This week I am sharing some of my favorite excerpts from contributing writers’ work for the Essays on Childhood project. Contributors range from experienced professional writers to first-time essayists.
Click here to find out how to join us this year! http://essaysonchildhood.com/contact-the-project/
Once I strolled down the beach with my mom when I was a little girl. We were looking for shells after a long day of salty air and strong sun and my eyes were tired. To be honest, I did not really want to be there except my mom and I always looked for shells together and there was nowhere else to go. I kept staring at the grains of sand and could only find thin, cracked shells that had been tossed one too many times in the powerful arms of the ocean.
Although my mom did not want to pick those shells up, I thought they were the most beautiful ones. Their colors were the most vibrant and I imagined that if they could talk, the broken ones would have the most interesting story.
The world you know as a child is the one given you. You move because your parents move. You are from here or from there because your parents tell you so. You grow up in a religious group and are told it began on Pentecost Sunday and you believe this to the point of arguing in fifth grade with Catholics about primacy of origin, utterly ignorant that Campbell and Stone were 19th century Americans and that your particular religious group was born in the hills of Kentucky. Children live and move about in a world presided over by adults. The lucky ones never have to call into question that world, get to bounce about enveloped in love, oblivious to most anything but their wants. We were lucky and parental love covered over many sins.
My childhood began as if on a hot-air balloon ride, and Jess was the flame that thrust me into the clouds. The view from on high was magnificent, and the world looked as it does from dizzying heights: sparkling, orderly, a perfect grid. That fateful November day, my flame died, and I watched my childhood come crashing back down to earth at a paralyzing speed, thrusting me into the mud and the muck so long forgotten. It was years before I had the courage to lift my head and look at the messy, chaotic world around me.

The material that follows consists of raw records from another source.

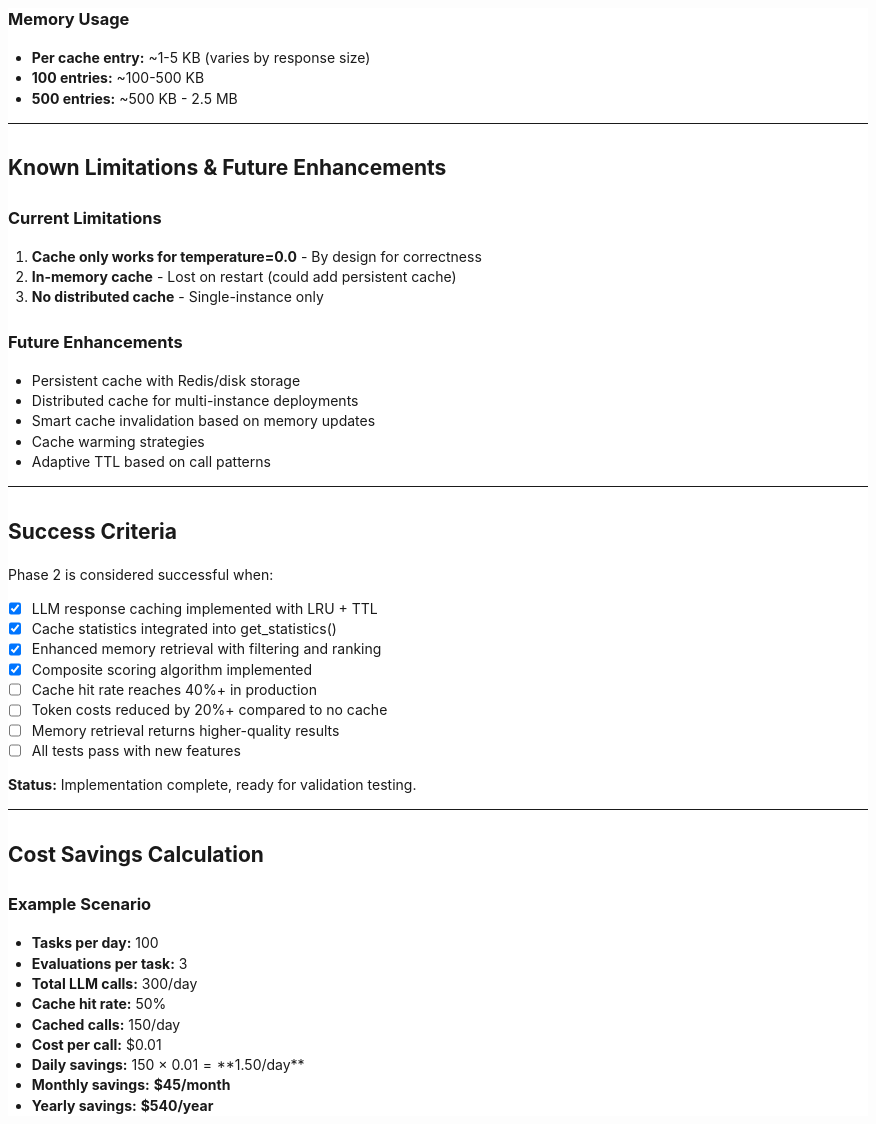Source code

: ### Memory Usage
- **Per cache entry:** ~1-5 KB (varies by response size)
- **100 entries:** ~100-500 KB
- **500 entries:** ~500 KB - 2.5 MB

---

## Known Limitations & Future Enhancements

### Current Limitations
1. **Cache only works for temperature=0.0** - By design for correctness
2. **In-memory cache** - Lost on restart (could add persistent cache)
3. **No distributed cache** - Single-instance only

### Future Enhancements
- Persistent cache with Redis/disk storage
- Distributed cache for multi-instance deployments
- Smart cache invalidation based on memory updates
- Cache warming strategies
- Adaptive TTL based on call patterns

---

## Success Criteria

Phase 2 is considered successful when:

- [x] LLM response caching implemented with LRU + TTL
- [x] Cache statistics integrated into get_statistics()
- [x] Enhanced memory retrieval with filtering and ranking
- [x] Composite scoring algorithm implemented
- [ ] Cache hit rate reaches 40%+ in production
- [ ] Token costs reduced by 20%+ compared to no cache
- [ ] Memory retrieval returns higher-quality results
- [ ] All tests pass with new features

**Status:** Implementation complete, ready for validation testing.

---

## Cost Savings Calculation

### Example Scenario
- **Tasks per day:** 100
- **Evaluations per task:** 3
- **Total LLM calls:** 300/day
- **Cache hit rate:** 50%
- **Cached calls:** 150/day
- **Cost per call:** $0.01
- **Daily savings:** 150 × $0.01 = **$1.50/day**
- **Monthly savings:** **$45/month**
- **Yearly savings:** **$540/year**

These days I don’t have much time to spend with guns. Other things always seem to get in the way. However, my love for shooting has never faltered. To me, there is nothing better than holding that cold metal in your hands and feeling the power released by pulling the trigger. The sound, the smell, the end result of seeing your bullet hit the target is all so amazingly beautiful. Each and every time I am able to go out and shoot, I am reminded of my childhood days. The memories come rushing back to me: I can smell the sweet mountain air of Liberty, West Virginia. I can see Ginger lying on the porch watching us. I feel the happiness of childhood.
Once again, I’m that little girl standing on the wooden porch at the house in Liberty waiting for Dad’s approval on my shot.